《釜山行》如何洗脑又洗心
栏目:域外艺评
作者:尼三  来源:中国艺术报

电影《釜山行》海报

  近来,电影《釜山行》一跃而红,刷爆了朋友圈。评论者分析这部韩国影片被热捧的原因时,有人归结为制作精良,演员表演到位,韩国模式与美国模式互相融合,是丧尸类型片的成功之作,有人认为是影片传递出的对政府的不信任和批判,以及对人性的思考。应该说,这些分析均有道理。比如,女友珍熙变成丧尸之后,棒球小伙荣国不离不弃,甘心与之一起变作丧尸;莽汉尚华和基金经理石宇为保护亲人,不惜自我牺牲,这不都是人性最本真的写照吗?

  但除此之外, 《釜山行》中还有一些东西值得思考。比如,把对人性的拷问植入“网络神曲”般的结构中,达成“洗脑”与“洗心”双重疗效。

  看过《釜山行》之后,一幅画面就开始在脑中单曲循环:伴随着“快快快、跑跑跑”的喊叫声,一群活人没命地在前面跑,一大堆丧尸翻着白眼、梗着脖子,张牙舞爪、摇头晃脑地在后面追。丧尸咬人、人变丧尸、丧尸再咬人、人再变丧尸……如此循环,构成了影片的基本单元,这与那些“洗脑神曲”在结构上几乎完全合拍。

  当然, 《釜山行》不仅是丧尸咬人,还埋下了许多情节的引爆点。
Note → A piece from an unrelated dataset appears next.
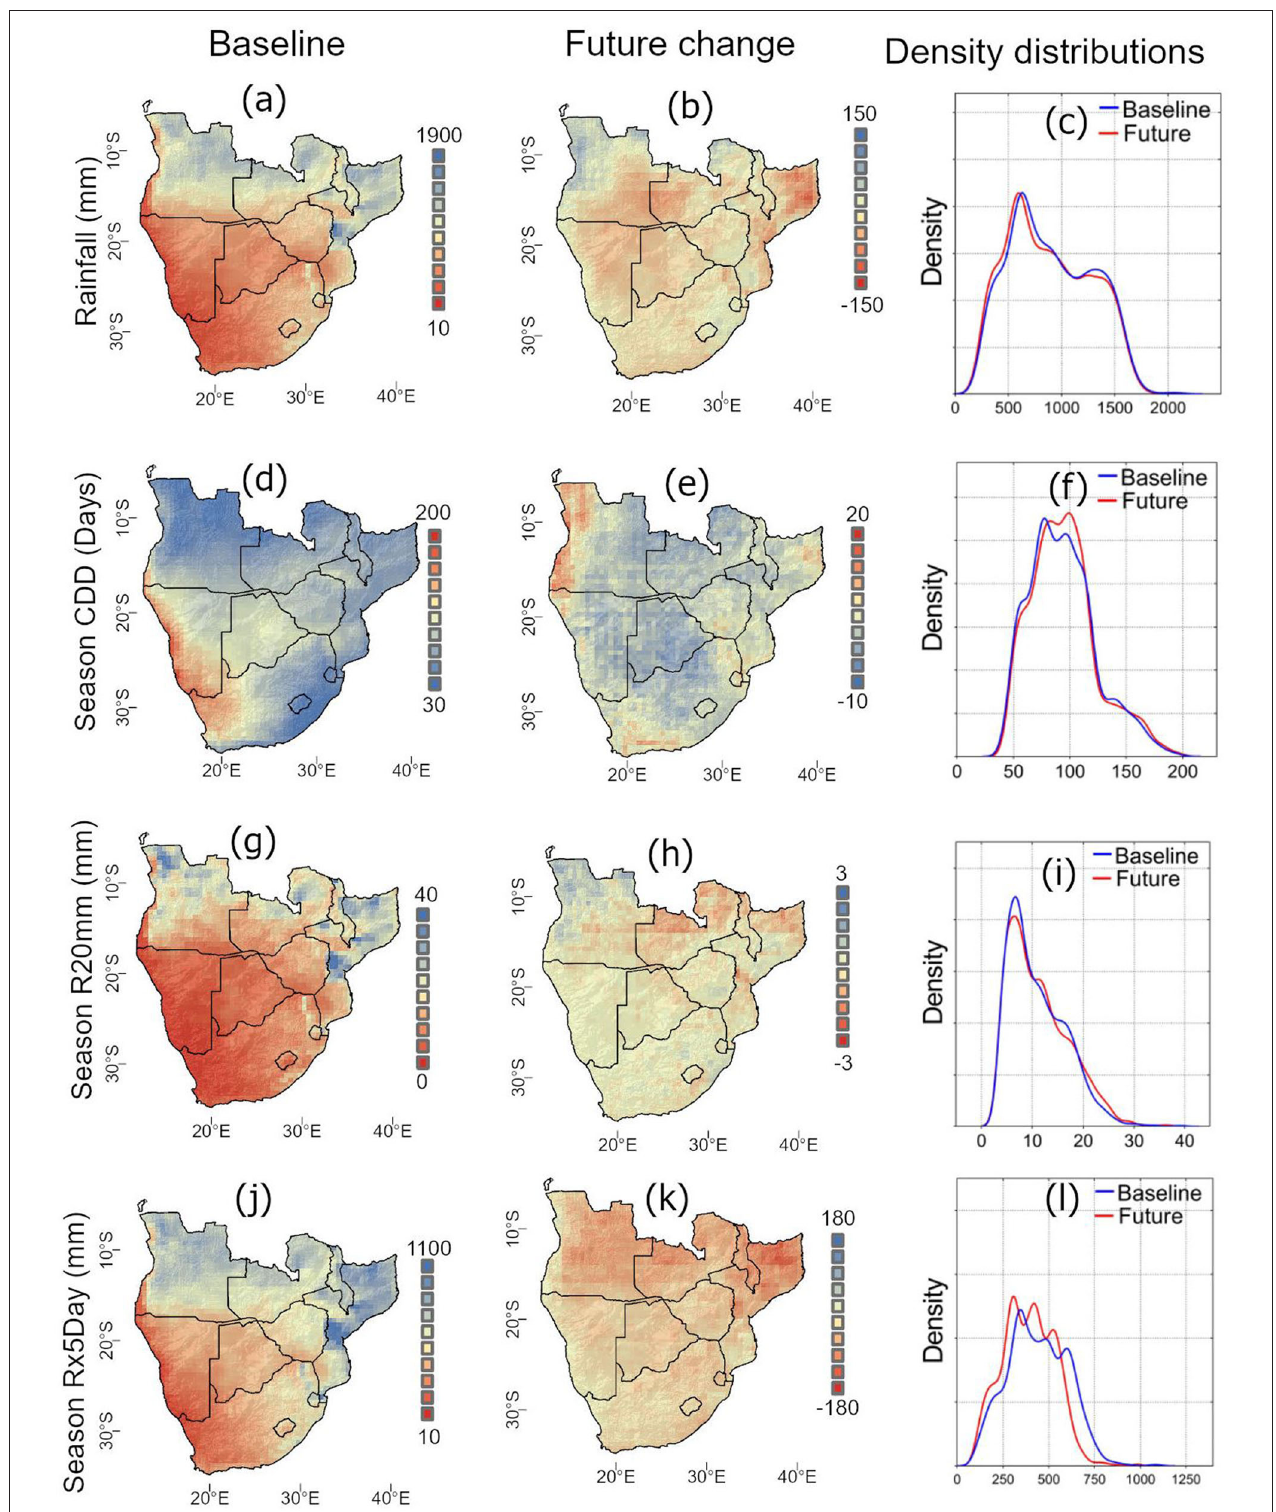
FIGURE 2 | The distribution of precipitation and precipitation indices under baseline and projected climate conditions for the agricultural season (October to April) over Southern Africa. First, second, third and fourth row show total precipitation, consecutive dry days (CDD), count of days when rainfall ≥ 20mm (R20mm), and maximum consecutive 5-day precipitation (Rx5Day), respectively. The first column present the baseline period (1986–2014) and the second column show the changes in the future period (2036–2064) relative to the baseline. The third column show the area density plots to indicate the changes in area between the two climate periods.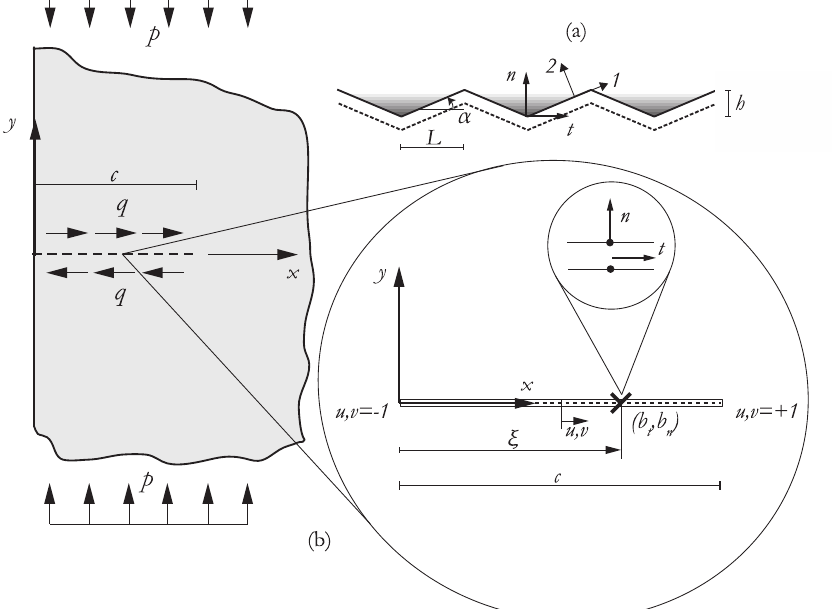
Figure 1: a) The saw-tooth asperity model, showing the local and global reference systems adopted in the formulation, Eqns. (1)-(4). b) Schematic model of the geometry with an edge crack of length c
比如,故事从基金经理石宇不幸的婚姻讲起,似乎要反映现代社会中人的情感困境;主要人物关系设置为一对夫妻、一对恋人、一对父女和一对姐妹也似有用心,这些不正涵括了人在世间所能遭遇的所有关系吗?从这个角度看,莫名其妙出现又突然见义勇为的流浪汉,是不是又代表了一个丧失了社会关系的群体呢?他和其他角色一起,构成了社会关系的不同侧面,使这趟开往釜山的列车变成人间的缩影。而他们面对丧尸的表现,又足以涵盖社会中各色人等在灾难时的表演。但是,创作者似乎没有耐心在这些“高深”之处多作停留,他利索地抛开貌似重要的东西,轻装减负地顾自地沿着丧尸咬人这条线向前跑去。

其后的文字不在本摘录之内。